Toughening Brittle Poly(ethylene Furanoate) with Linear Low-Density Polyethylene via Interface Modulation Using Reactive Compatibilizers

Among various biorenewable polymers, poly(2,5-ethylene furandicarboxylate) (PEF) has a large potential to replace fossil-based poly(ethylene terephthalate) (PET) for different applications. However, despite showing better gas barrier properties compared to PET, the inferior mechanical properties of PEF hinder its potential applications. This study reports the toughening of PEF with linear low-density polyethylene (PE) via melt blending by reactive compatibilization at the polymer-polymer interface and benchmarking against similar PET/PE blends. The wettability and spreading coefficient predictions indicate a preferable location of the ternary component (styrene-ethylene/butylene-styrene-graft-maleic anhydride (SEBS-g-MA) or polyethylene-graft-maleic anhydride (PE-g-MA)) along the PEF/PE interface. The interfacial ternary component (concentration and type) exhibited substantial effects on the PEF/PE morphology, altering it from a very coarse incompatible structure to a dispersed morphology for SEBS-g-MA, and fibrillar and cocontinuous morphologies for PE-g-MA. The morphology change in the blends is attributed to reactive compatibilization between the anhydride group of the compatibilizer and the hydroxyl end-group in PEF at the interface.

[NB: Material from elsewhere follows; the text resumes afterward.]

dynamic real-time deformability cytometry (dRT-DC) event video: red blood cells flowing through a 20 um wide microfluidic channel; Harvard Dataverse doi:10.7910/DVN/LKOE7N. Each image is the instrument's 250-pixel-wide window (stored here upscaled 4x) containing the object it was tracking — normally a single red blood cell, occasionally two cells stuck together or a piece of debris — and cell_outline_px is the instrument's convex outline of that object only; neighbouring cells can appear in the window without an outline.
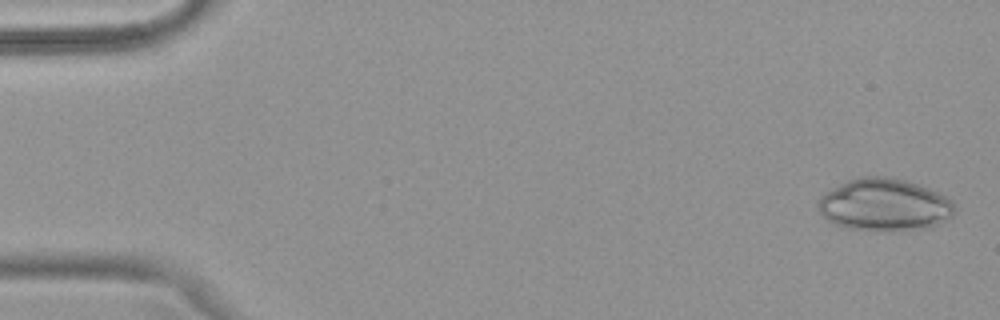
{"species": "common noctule bat (a hibernating species)", "species_latin": "Nyctalus noctula", "temperature_condition": "warm", "stored_images_in_passage": 50, "camera_frame_rate_fps": 3000, "um_per_image_px": 0.085, "animal": {"sex": "female", "body_mass_g": 18.4}, "frame": {"image": 1, "passage_image": 2, "time_ms": 0.333, "image_size_px": [1000, 320], "cell_outline_px": [[956, 212], [952, 216], [928, 228], [896, 232], [880, 232], [848, 228], [836, 224], [828, 220], [820, 212], [816, 204], [816, 200], [824, 192], [848, 180], [860, 176], [884, 176], [908, 180], [936, 192], [952, 200], [956, 208]], "centroid_in_image_um": [75.16, 17.43], "position_along_channel_um": 9.8, "area_um2": 42.19}}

The SEBS-g-MA compatibilized blends exhibited enhanced ductility, as the elongation at break substantially increased with increasing compatibilizer loading, resulting in an 800% increment in the elongation at break and 250% in the tensile toughness compared to those of the neat PEF. These improvements may open new applications of biobased PEF flexible materials for the packaging industry.